If you have something like this: inline unsigned qPremultiply(unsigned x) { const unsigned a = x >> 24; if (a == 255) return x; unsigned t = (x & 0xff00ff) * a; t = (t + ((t >> 8) & 0xff00ff) + 0x800080) >> 8; t &= 0xff00ff; x = ((x >> 8) & 0xff) * a; x = (x + ((x >> 8) & 0xff) + 0x80); x &= 0xff00; return x | t | (a << 24); } Gcc will vectorize it so that the longer calculation is always performed and with an added blend in the end to merge the two different return values. This is however unnecessary as the calculation will give the same result, and thus the blend can be saved. Also in any case it is actually a bit unsafe to vectorize as the performance difference between the two branches is substantial, and it happens that in this case the short-cut is likely to be valid most of the time, so a nonvectorized loop might be faster than a vectorized one by doing a lot less. The latter can be fixed, if the short-cut was also vectorized, for instance making the test for 4 values at a time and skip the long route if none of them need it.
Note it might be hard to figure out for the compiler that the result for a==255 will leave the input unchanged, but you can observe the same if you instead test for a == 0 (and return 0). In that case the compiler should have enough math deduction to be able to tell that the result of a==0 is always 0.
I don't see any vectorization being done on the testcase. Please specify the GCC version you tested as well as the command-line flags and eventually complete the testcase (there's no loop here?).

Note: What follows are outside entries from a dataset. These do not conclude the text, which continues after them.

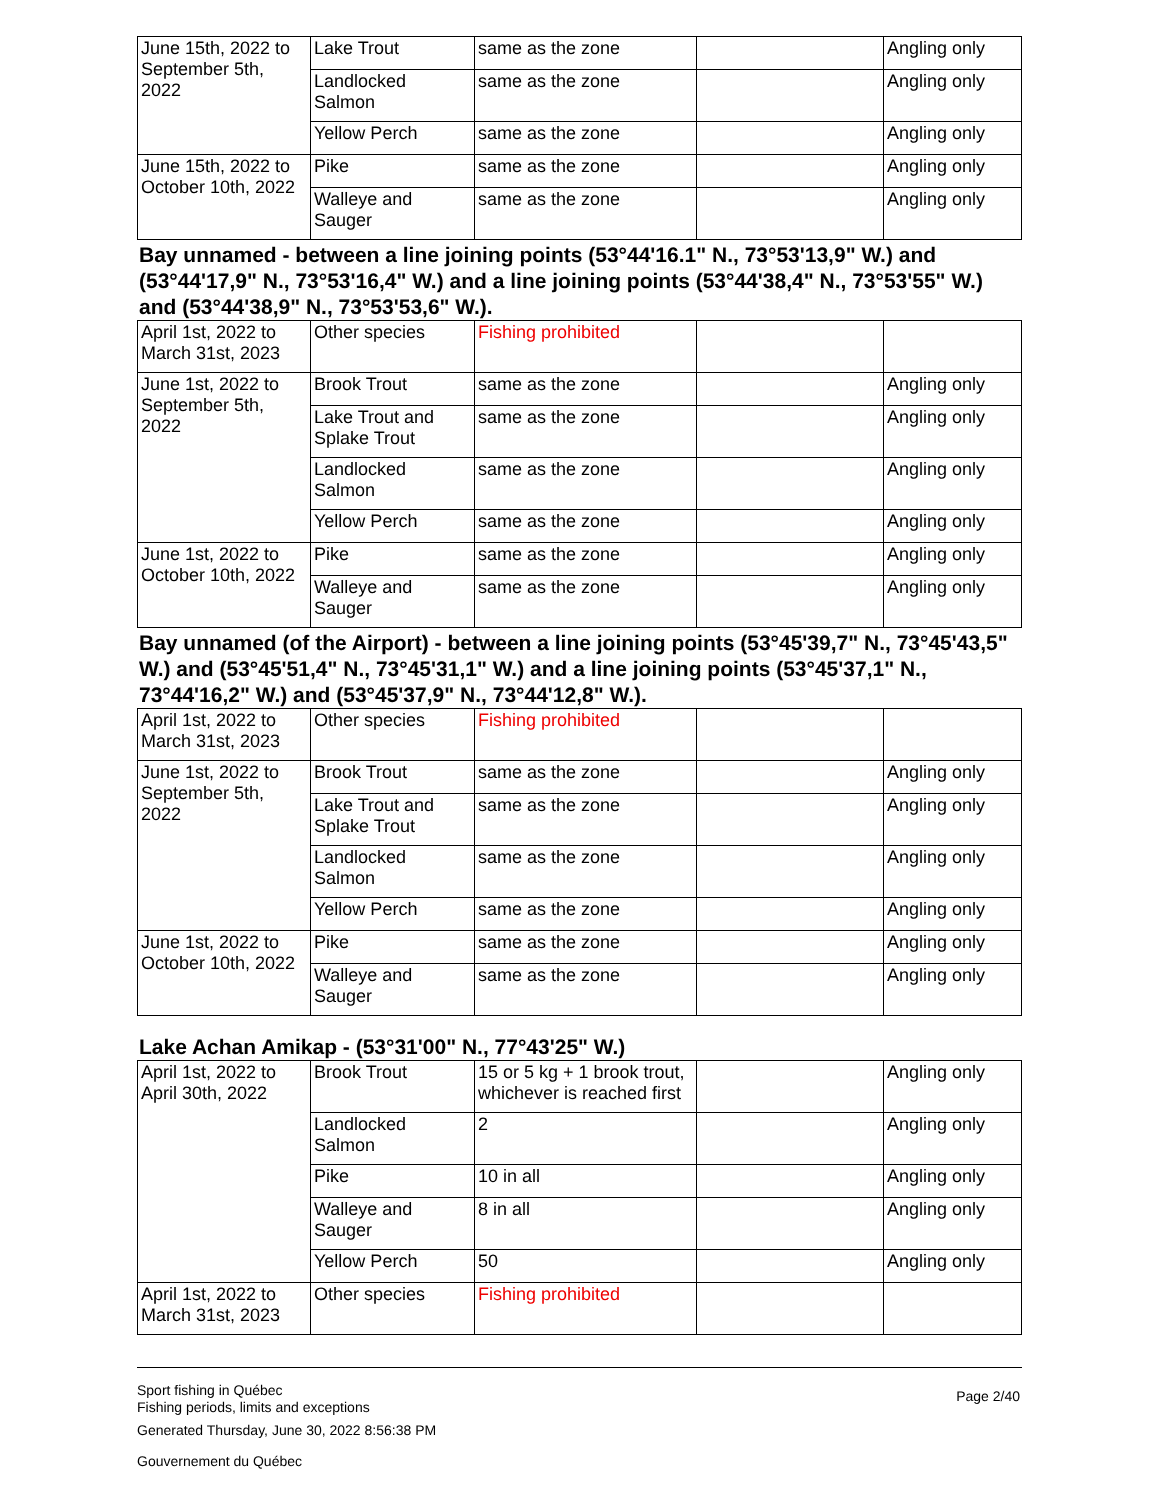| June 15th, 2022 to September 5th, 2022 | Lake Trout | same as the zone | | Angling only |
| | Landlocked Salmon | same as the zone | | Angling only |
| | Yellow Perch | same as the zone | | Angling only |
| June 15th, 2022 to October 10th, 2022 | Pike | same as the zone | | Angling only |
| | Walleye and Sauger | same as the zone | | Angling only |
Bay unnamed - between a line joining points (53°44'16.1" N., 73°53'13,9" W.) and (53°44'17,9" N., 73°53'16,4" W.) and a line joining points (53°44'38,4" N., 73°53'55" W.) and (53°44'38,9" N., 73°53'53,6" W.).
| April 1st, 2022 to March 31st, 2023 | Other species | Fishing prohibited | | |
| June 1st, 2022 to September 5th, 2022 | Brook Trout | same as the zone | | Angling only |
| | Lake Trout and Splake Trout | same as the zone | | Angling only |
| | Landlocked Salmon | same as the zone | | Angling only |
| | Yellow Perch | same as the zone | | Angling only |
| June 1st, 2022 to October 10th, 2022 | Pike | same as the zone | | Angling only |
| | Walleye and Sauger | same as the zone | | Angling only |
Bay unnamed (of the Airport) - between a line joining points (53°45'39,7" N., 73°45'43,5" W.) and (53°45'51,4" N., 73°45'31,1" W.) and a line joining points (53°45'37,1" N., 73°44'16,2" W.) and (53°45'37,9" N., 73°44'12,8" W.).
| April 1st, 2022 to March 31st, 2023 | Other species | Fishing prohibited | | |
| June 1st, 2022 to September 5th, 2022 | Brook Trout | same as the zone | | Angling only |
| | Lake Trout and Splake Trout | same as the zone | | Angling only |
| | Landlocked Salmon | same as the zone | | Angling only |
| | Yellow Perch | same as the zone | | Angling only |
| June 1st, 2022 to October 10th, 2022 | Pike | same as the zone | | Angling only |
| | Walleye and Sauger | same as the zone | | Angling only |
Lake Achan Amikap - (53°31'00" N., 77°43'25" W.)
| April 1st, 2022 to April 30th, 2022 | Brook Trout | 15 or 5 kg + 1 brook trout, whichever is reached first | | Angling only |
| | Landlocked Salmon | 2 | | Angling only |
| | Pike | 10 in all | | Angling only |
| | Walleye and Sauger | 8 in all | | Angling only |
| | Yellow Perch | 50 | | Angling only |
| April 1st, 2022 to March 31st, 2023 | Other species | Fishing prohibited | | |
Sport fishing in Québec
Fishing periods, limits and exceptions
Page 2/40
Generated Thursday, June 30, 2022 8:56:38 PM
Gouvernement du Québec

You need to add the loop around it void test(unsigned *buffer, int count) { for (int i = 0; i < count; ++i) buffer[i] = qPremultiply(buffer[i]); }
Created attachment 43995 [details] gccbug85406.cpp This version compiles with a pcmpeqd and pandn instead of a blend, but the principle is the same. Though the last of a ptest in the beginning is worse, as that risks a performance regression compared to non-vectorized.
I think it's too much asked from GCC to prove that if a == 255 the computation in the else path would result in x. The simplest fix would be to remove the conditional in the source. It's true that GCC doesn't evaluate costs of the vectorization properly as it looks at the if-converted copy when calculating the cost of the scalar loop. OTOH any estimate on how often the shortcut triggers compared to the computation might be off and a conservative estimate may cause us to not vectorize and thus slow down the code.

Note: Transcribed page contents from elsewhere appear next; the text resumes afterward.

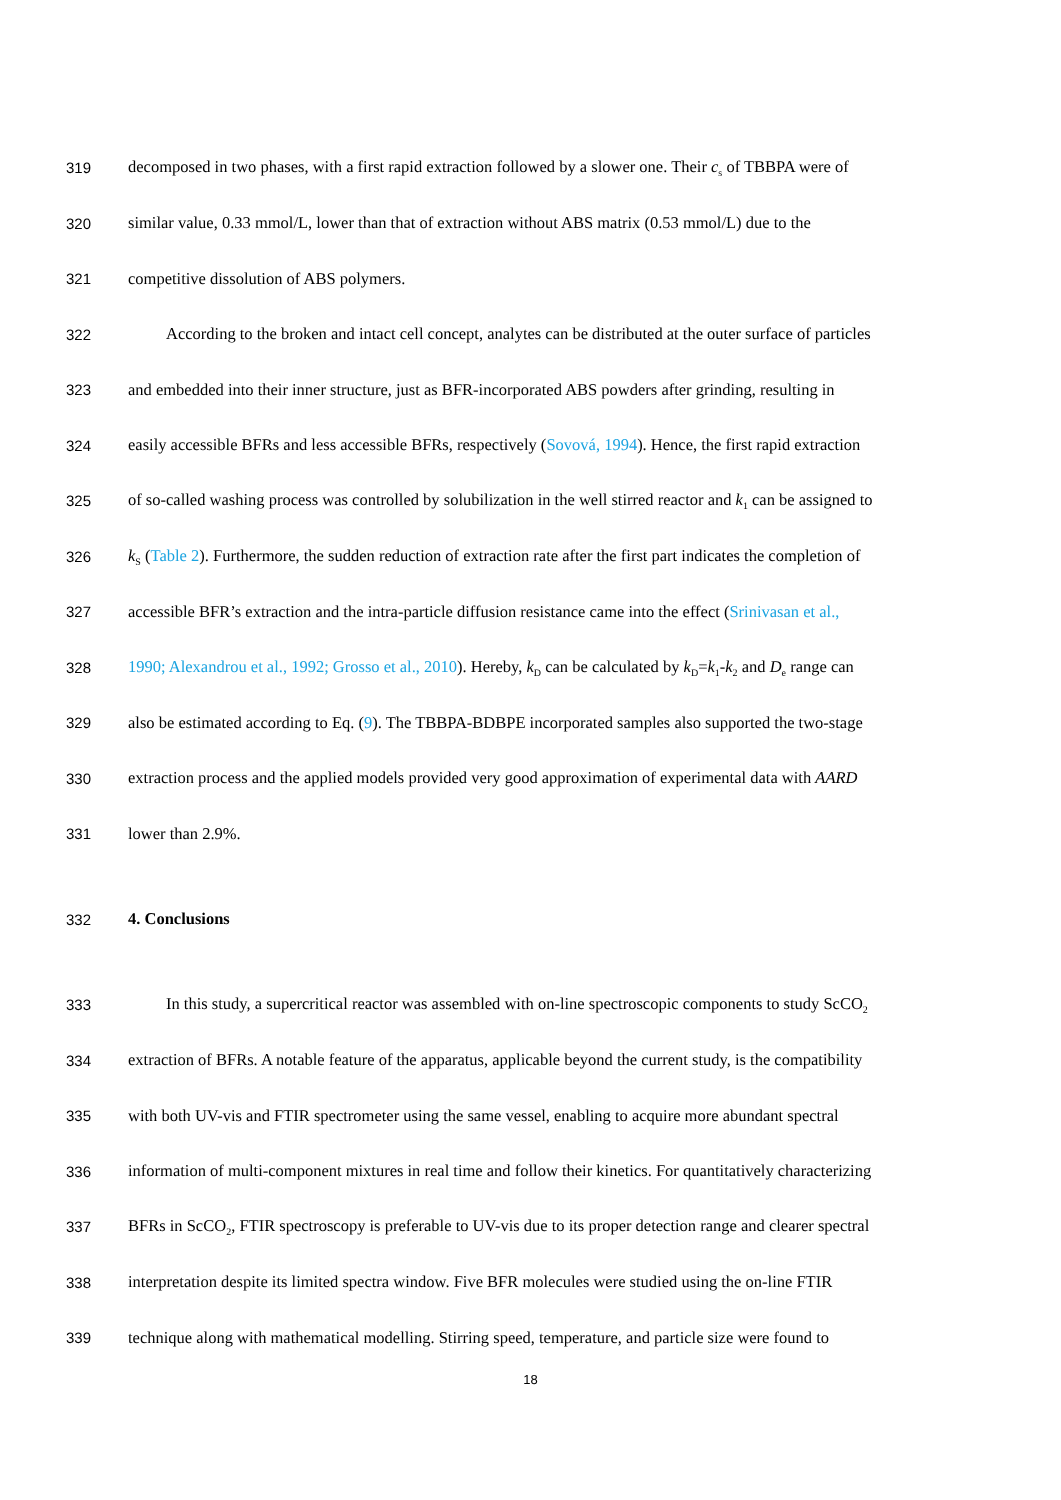319 decomposed in two phases, with a first rapid extraction followed by a slower one. Their c<sub>s</sub> of TBBPA were of
320 similar value, 0.33 mmol/L, lower than that of extraction without ABS matrix (0.53 mmol/L) due to the
321 competitive dissolution of ABS polymers.
322 According to the broken and intact cell concept, analytes can be distributed at the outer surface of particles
323 and embedded into their inner structure, just as BFR-incorporated ABS powders after grinding, resulting in
324 easily accessible BFRs and less accessible BFRs, respectively (Sovová, 1994). Hence, the first rapid extraction
325 of so-called washing process was controlled by solubilization in the well stirred reactor and k<sub>1</sub> can be assigned to
326 k<sub>S</sub> (Table 2). Furthermore, the sudden reduction of extraction rate after the first part indicates the completion of
327 accessible BFR’s extraction and the intra-particle diffusion resistance came into the effect (Srinivasan et al.,
328 1990; Alexandrou et al., 1992; Grosso et al., 2010). Hereby, k<sub>D</sub> can be calculated by k<sub>D</sub>=k<sub>1</sub>-k<sub>2</sub> and D<sub>e</sub> range can
329 also be estimated according to Eq. (9). The TBBPA-BDBPE incorporated samples also supported the two-stage
330 extraction process and the applied models provided very good approximation of experimental data with AARD
331 lower than 2.9%.
332 4. Conclusions
333 In this study, a supercritical reactor was assembled with on-line spectroscopic components to study ScCO<sub>2</sub>
334 extraction of BFRs. A notable feature of the apparatus, applicable beyond the current study, is the compatibility
335 with both UV-vis and FTIR spectrometer using the same vessel, enabling to acquire more abundant spectral
336 information of multi-component mixtures in real time and follow their kinetics. For quantitatively characterizing
337 BFRs in ScCO<sub>2</sub>, FTIR spectroscopy is preferable to UV-vis due to its proper detection range and clearer spectral
338 interpretation despite its limited spectra window. Five BFR molecules were studied using the on-line FTIR
339 technique along with mathematical modelling. Stirring speed, temperature, and particle size were found to
18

Yeah, the a==255 was actually not a case I would expect the compiler to solve, which is why I changed the example to the a==0 case, which should be solveable using existing constant propagation. Note you can put both short-cuts in, though as it standards only gcc 7 and 8 can vectorize it with two conditions, so we cant use that in general code as we need it to be fast elsewhere too.
I Noticed clang/LLVM does not do this either nor ICC.